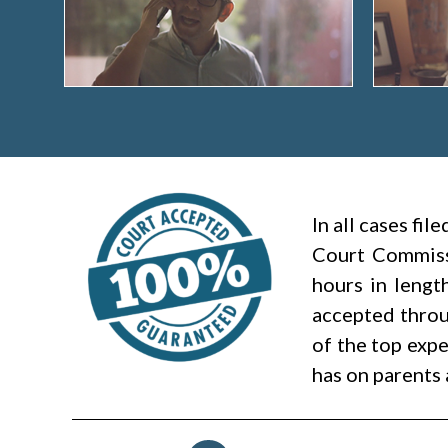
In all cases fi
Court Commiss
hours in lengt
accepted throug
of the top expe
has on parents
::::::::
Retype exactly. Start at the line with "Court Commiss" and stop at the last line of the data.

Court Commiss
hours in lengt
accepted throug
of the top expe
has on parents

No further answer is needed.